Com base no recorte que “Babélica” faz do atual cenário das artes visuais em Belo Horizonte, pensando na produção de jovens artistas, Martins, que é professor na Escola Guignard, considera que ele é pulsante. O curador observa que Belo Horizonte tem, nas últimas décadas, firmado uma posição de celeiro de novos talentos no Brasil.

“Os jovens artistas daqui da década de 1990 estão hoje entre os principais nomes das artes visuais em escala mundial, como Adriana Varejão, Rivane Neuenschwander ou Rosângela Rennó. Minha opinião sobre as gerações mais recentes é muito positiva. A Escola de Belas Artes da UFMG e a Guignard têm talentos muito expressivos”, afirma.

Suporte

Ele destaca que editais como o Novos Artistas, do Memorial Vale, são fundamentais justamente para dar suporte a essa cena em constante renovação. “O que eu teria a considerar é que são poucos. A estrutura institucional para jovens artistas ainda é precária. Você tem mais artistas e mais qualidade do que as instituições conseguem mostrar. Os museus e galerias não estão conseguindo acompanhar”, aponta.

Martins ressalva que, por outro lado, alguns desses nomes já expõem com muita fluência em instituições grandes no eixo Rio-São Paulo, como é o caso de Sara Lana e de Froiid. “Penso que os artistas têm mesmo que sair daqui depois de um certo tempo de carreira; é difícil sobreviver em Belo Horizonte, porque não tem uma cena institucional. Os editais são um primeiro passo para fortalecer, mas ainda insuficiente”, opina.


QUEM SÃO

Artistas que participam da mostra coletiva “Babélica”

. Lucas “Skritor”
Nascido e criado em Belo Horizonte, artista visual e grafiteiro, estudante de artes plásticas pela Guignard/UEMG. Pesquisa e atua em diferentes linguagens, suportes e técnicas, transitando da pintura figurativa ao abstracionismo e assemblages. O caos urbano, os tons de cinza e a agressividade do grafite ordenados com classe são traços da poética e estética de seu trabalho.

. Bárbara Macedo
Vive e trabalha em BH. Habilitada em desenho pela Escola Guignard – UEMG, participou de exposições individuais e coletivas, nas quais se destacam: 
“Museu travesti da Neca” (2021), “Movências” (2020), “Trajetória viva” (2020), “BRAsA” (2019) e “Coleção grandes mestres das nudes” (2018). Artista visual, umbandista e travesti, ela investiga atualmente as encruzilhadas entre esses lugares de fala. Usa principalmente a pintura e a fotografia em seu trabalho.

◆ A fazer:
1. De acordo com o trecho sobre a mostra “Babélica”, em que escola Martins é professor?
2. Reproduza fielmente a parte das linhas abaixo que começa na primeira linha e vai até a linha que contém "For every layout", incluindo as duas.

◆ Dados dos exercícios:

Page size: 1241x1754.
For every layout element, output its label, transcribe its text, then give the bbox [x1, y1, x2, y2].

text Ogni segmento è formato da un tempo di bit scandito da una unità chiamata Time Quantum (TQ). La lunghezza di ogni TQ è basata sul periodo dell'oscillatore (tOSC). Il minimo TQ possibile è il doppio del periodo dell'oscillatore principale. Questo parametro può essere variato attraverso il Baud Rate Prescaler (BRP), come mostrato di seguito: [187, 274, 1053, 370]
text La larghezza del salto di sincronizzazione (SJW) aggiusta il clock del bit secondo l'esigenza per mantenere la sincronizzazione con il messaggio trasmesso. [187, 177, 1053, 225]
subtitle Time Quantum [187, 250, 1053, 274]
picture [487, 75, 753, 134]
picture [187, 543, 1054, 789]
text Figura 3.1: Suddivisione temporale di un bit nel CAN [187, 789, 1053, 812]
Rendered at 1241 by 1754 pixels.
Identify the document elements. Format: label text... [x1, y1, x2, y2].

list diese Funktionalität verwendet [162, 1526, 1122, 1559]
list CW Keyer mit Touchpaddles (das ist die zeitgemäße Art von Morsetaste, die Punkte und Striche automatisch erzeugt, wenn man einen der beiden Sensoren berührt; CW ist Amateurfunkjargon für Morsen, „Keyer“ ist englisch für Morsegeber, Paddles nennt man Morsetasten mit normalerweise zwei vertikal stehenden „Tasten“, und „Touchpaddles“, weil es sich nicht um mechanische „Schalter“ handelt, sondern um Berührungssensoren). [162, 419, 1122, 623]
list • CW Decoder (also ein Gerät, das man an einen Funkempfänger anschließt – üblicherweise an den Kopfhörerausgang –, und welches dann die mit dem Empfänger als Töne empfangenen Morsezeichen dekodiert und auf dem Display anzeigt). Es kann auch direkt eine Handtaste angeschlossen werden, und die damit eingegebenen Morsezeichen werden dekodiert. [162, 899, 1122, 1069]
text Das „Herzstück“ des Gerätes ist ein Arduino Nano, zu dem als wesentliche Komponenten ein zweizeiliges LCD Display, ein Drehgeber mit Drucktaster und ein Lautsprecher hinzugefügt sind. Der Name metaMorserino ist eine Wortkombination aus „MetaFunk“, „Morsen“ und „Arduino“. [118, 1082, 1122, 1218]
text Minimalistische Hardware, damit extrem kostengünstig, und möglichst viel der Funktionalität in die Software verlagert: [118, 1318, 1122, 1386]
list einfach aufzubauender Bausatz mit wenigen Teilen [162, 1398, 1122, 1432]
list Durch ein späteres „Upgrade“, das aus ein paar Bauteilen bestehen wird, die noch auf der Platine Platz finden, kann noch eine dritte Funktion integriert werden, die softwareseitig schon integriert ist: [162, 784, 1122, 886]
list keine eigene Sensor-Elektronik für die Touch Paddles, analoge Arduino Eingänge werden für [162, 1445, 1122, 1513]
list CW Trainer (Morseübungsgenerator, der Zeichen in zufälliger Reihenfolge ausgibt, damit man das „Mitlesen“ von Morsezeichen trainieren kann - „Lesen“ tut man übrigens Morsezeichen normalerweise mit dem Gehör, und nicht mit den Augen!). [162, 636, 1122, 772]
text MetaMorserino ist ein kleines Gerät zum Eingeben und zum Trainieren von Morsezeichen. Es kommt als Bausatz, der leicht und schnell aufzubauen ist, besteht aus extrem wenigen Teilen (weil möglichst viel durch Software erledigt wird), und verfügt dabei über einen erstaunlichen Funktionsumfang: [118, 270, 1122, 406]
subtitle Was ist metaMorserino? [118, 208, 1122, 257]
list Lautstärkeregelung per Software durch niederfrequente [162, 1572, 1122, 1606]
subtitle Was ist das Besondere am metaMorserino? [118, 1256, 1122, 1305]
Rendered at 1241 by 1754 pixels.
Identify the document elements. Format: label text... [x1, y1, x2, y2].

◆ Soluções dos exercícios:
1. Na Escola Guignard.

2.
Page size: 1241x1754.
For every layout element, output its label, transcribe its text, then give the bbox [x1, y1, x2, y2].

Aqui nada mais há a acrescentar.